A friend who lives overseas wrote the following earlier today: “I’m really suffering, and I feel really alone and broken. The closest people to me have all betrayed me in the last days. Go figure. The truth is that this world is not good, and people are afraid of the things they truly crave. I try so hard to be so good and give to so many, but receive so little of that care or kindness or closeness in return. And it hurts the most when it’s on a day like today, on Christmas. Yes, I know, just a random holiday but still.”

HE response #1: “If we were sitting in a cafe somewhere and you said ‘the closest people to me have all betrayed me in the last days,’ I would naturally say ‘whaddaya mean…betrayed you how?’ I’m presuming that at least one of these betrayals had to do with a woman hurting your feelings. Well, you don’t need me to tell you that this is sadly and eternally par for the course. Ask Frank Sinatra. Lovers ignore, pull back, occasionally bruise, cause hurt, sometimes even draw blood.
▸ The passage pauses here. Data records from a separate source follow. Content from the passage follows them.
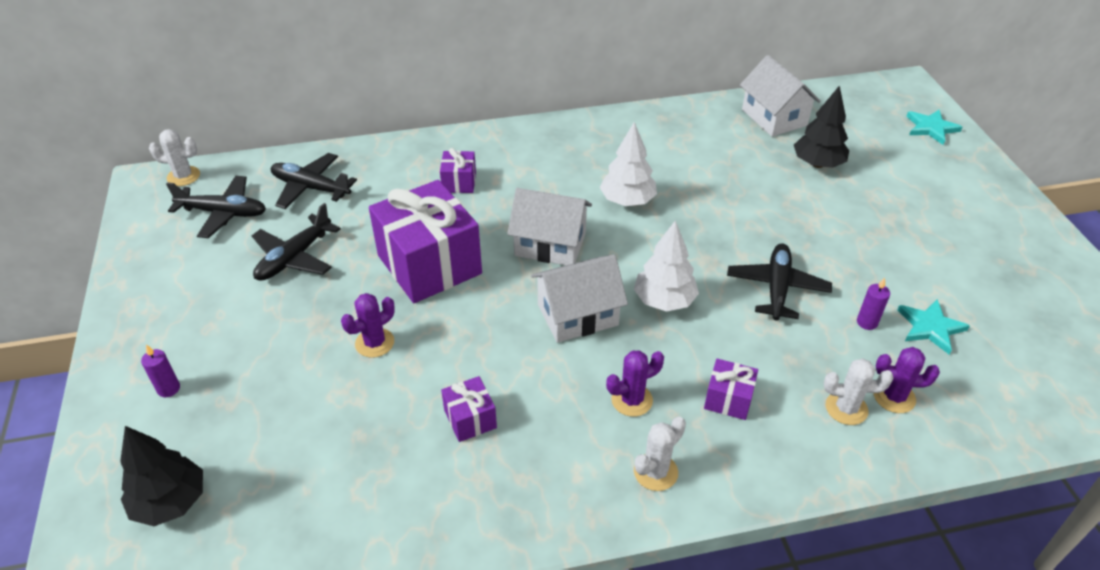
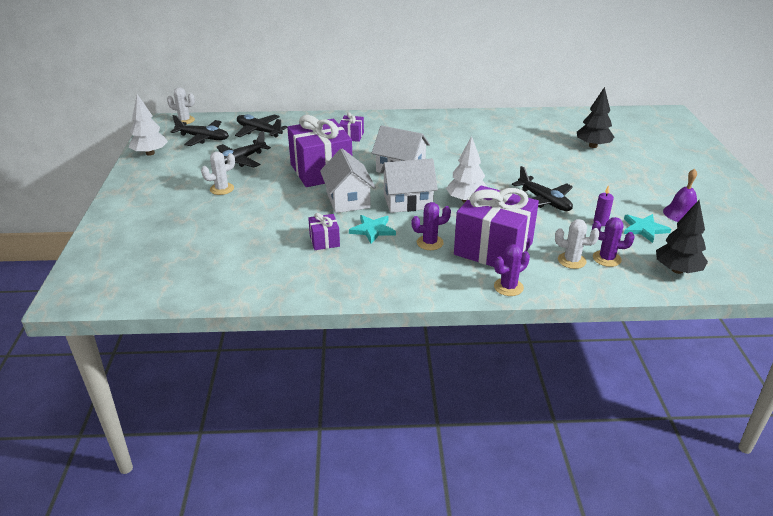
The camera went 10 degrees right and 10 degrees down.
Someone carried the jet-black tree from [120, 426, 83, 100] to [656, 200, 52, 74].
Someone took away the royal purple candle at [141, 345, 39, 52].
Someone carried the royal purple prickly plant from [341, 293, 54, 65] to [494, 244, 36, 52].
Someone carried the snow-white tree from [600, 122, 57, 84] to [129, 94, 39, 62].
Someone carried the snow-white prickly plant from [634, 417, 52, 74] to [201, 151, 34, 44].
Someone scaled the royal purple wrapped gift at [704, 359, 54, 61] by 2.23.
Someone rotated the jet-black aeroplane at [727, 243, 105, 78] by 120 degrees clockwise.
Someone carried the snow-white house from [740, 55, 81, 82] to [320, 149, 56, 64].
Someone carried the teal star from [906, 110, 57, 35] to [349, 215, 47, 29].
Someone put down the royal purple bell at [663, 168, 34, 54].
Obviously not all the time but often enough for what I’ve just written to be a cliche. Quelle surprise!”

HE response #2: “What can I tell you? People mainly look after themselves. I don’t think that rule of existence is going to change any time soon. My grandparents used to have a green candy-serving bowl in their living room, and I distinctly recall chuckling as a nine or ten year-old at the slogan painted upon it: ‘People are no are no damn good.’ Ever since I’ve been measuring human behavior against this somber assessment, and my considered opinion today is that more than a few people (especially those blessed with good genes and decent educations and non-traumatic upbringings) are actually quite ‘good’ as far as kindly, considerate behavior goes.

“But you’ll never find a center of happiness if you’re looking for others to do it for you — to offer love and respect and care for you in the right ways — to provide that balm, those hugs, that emotional support system that we all want and need. That was probably what my grandparents were irked about, and they had several friends and a large extended family to hang out with from time to time. Friends and lovers are blessings but not solutions, and they never will be. Take yourself off that treadmill, get shut of it. Here comes another cliche: ‘Happiness and sadness are illusions — opposite sides of the same coin.’ We’re all part of a single, spherical, immaculate universe of chance and destiny. Buy a copy of the Bhagavad Gita, listen to Van Morrison on vinyl, sail into the mystic.”

HE response #3: “Or get hold of the Bluray of Brian Desmond Hurt‘s A Christmas Carol.”